Q. – In your view, what role should the digital sector play in France’s development aid policy in Africa?
THE MINISTER – There again, some ideas are hard to shake off, because in many respects the African continent is ahead of us, in particular in the ways digital technology is used. I’m thinking in particular of payment and banking via mobile phones, which has skyrocketed with the spread of smartphones, for example.
Digital technology is a powerful lever for development, capable of providing concrete opportunities for young people on the continent, and in particular young women.
That’s why we’ve made the digital transformation not only a vehicle for our development policy in Africa but also an end in itself. We’re convinced that innovation can support and speed up the implementation of the Sustainable Development Goals, in particular in priority sectors for French aid like education, gender equality, health and the climate.
Q. – More generally, how does France’s economic diplomacy intend to follow on from the reinvention of the relationship with the continent?
THE MINISTER – On each of my visits to Africa – be they to Morocco, South Africa or soon Nigeria – I’ve reiterated our desire to go beyond history, borders and language barriers and build a new economic relationship based on an updated partnership, with special emphasis placed on the key sectors for the future: agriculture, sustainable cities, new technologies and health. On all these issues, we must give African countries the means to draw on their own strengths to build their future.

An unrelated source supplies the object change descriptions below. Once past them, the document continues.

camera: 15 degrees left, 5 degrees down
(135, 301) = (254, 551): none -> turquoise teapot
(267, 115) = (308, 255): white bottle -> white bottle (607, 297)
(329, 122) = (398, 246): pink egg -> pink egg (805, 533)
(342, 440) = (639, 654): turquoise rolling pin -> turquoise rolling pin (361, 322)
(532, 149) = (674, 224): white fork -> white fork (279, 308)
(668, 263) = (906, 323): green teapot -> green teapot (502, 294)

That requires forging long-term and mutually-beneficial economic partnerships with African countries. It also requires our businesses to be ever more exemplary and highlight even more what distinguishes them from their competitors: social and environmental responsibility fully taken on board, the involvement of African talent and the creation of local value. They must also venture to the countries where France has traditionally been less present but is nevertheless welcome and often long-awaited: I’m thinking of English-speaking Africa.

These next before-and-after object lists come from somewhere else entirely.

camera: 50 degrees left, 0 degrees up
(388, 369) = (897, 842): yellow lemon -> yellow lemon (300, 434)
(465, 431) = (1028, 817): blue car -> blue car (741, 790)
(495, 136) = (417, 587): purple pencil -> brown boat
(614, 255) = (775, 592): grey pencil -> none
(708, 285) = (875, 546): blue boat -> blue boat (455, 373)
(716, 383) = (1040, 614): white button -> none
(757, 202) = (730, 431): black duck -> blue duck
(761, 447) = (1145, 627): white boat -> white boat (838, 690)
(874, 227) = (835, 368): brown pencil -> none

Q. – The multilateralism that will shape the world after [the pandemic] will be ecological and digital or nothing. What advice would you give businesses on both shores so they can take full advantage of what you might call Act Three of globalization?
THE MINISTER – Carry on forging professional ties, building industrial partnerships and investing on either side of the Mediterranean! You’re right: sustainable development and digitization are now central to our ambition for the French and European economy. They’re also priorities we promote for our international trade, in particular with Africa.
I’m also convinced that developing links between European and African value chains will help strengthen economic resilience for both continents. The post-Cotonou agreement and the modernization of the Economic Partnership Agreements already in place between the European Union and some African States all help deepen this key relationship between Europe and Africa. They’re all opportunities to further integrate digital technology, sustainable development, better access to procurement contracts, and the protection of investments and intellectual property into our trade. In the long term, it’s in our shared strategic interest to build a comprehensive trade agreement that brings our two continents together on the basis of even more intense trade. In this regard, we support the establishment of the AfCFTA, the African Continental Free Trade Area, which will ultimately establish a true African internal market.
They’re all priorities where we can move forward together for the sake of a fairer, more sustainable and more equitable globalization, which France strongly supports./.